Each entry below should be returned exactly as is, with the pictures removed.

[Object matching data]
━━━━━━
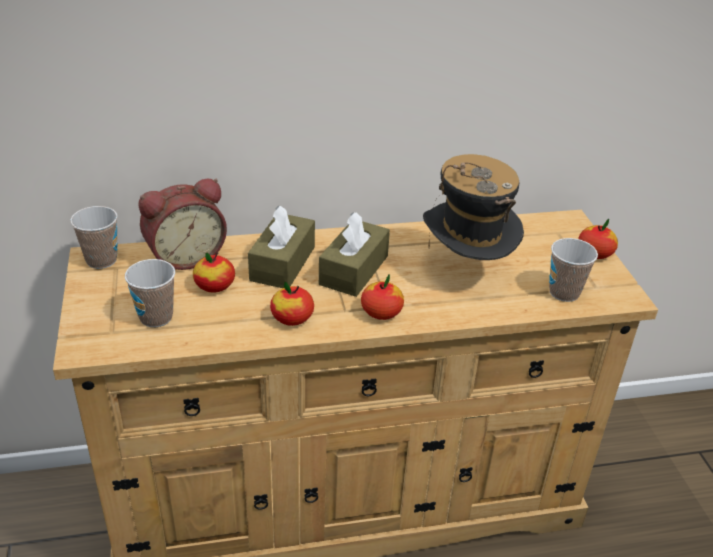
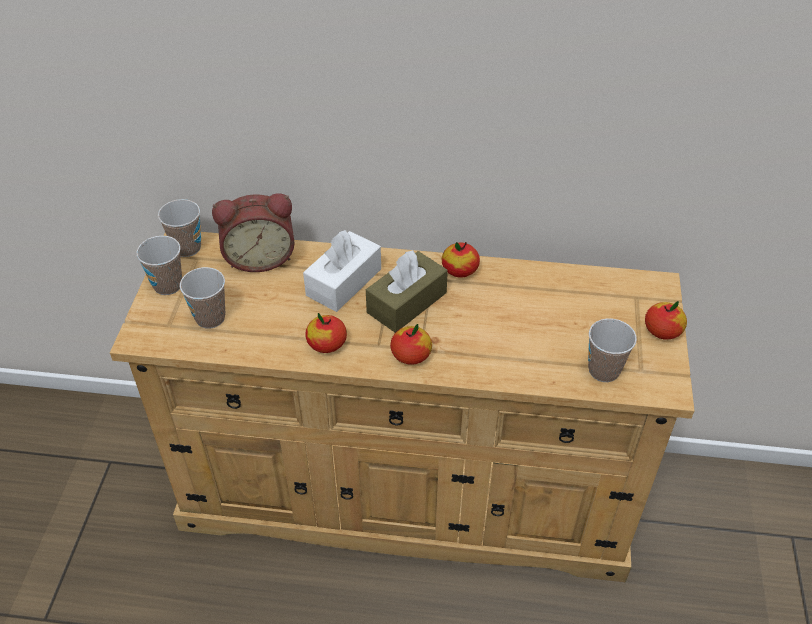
camera: 20 degrees right, 10 degrees up
(94, 296) = (168, 285): none -> cup
(214, 286) = (273, 295): apple -> apple (460, 270)
(282, 263) = (344, 282): brown tissue box -> white tissue box
(465, 271) = (515, 325): hat -> none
━━━━━━
__Exercise result__.
camera: 20 degrees right, 10 degrees up
(94, 296) = (168, 285): none -> cup
(214, 286) = (273, 295): apple -> apple (460, 270)
(282, 263) = (344, 282): brown tissue box -> white tissue box
(465, 271) = (515, 325): hat -> none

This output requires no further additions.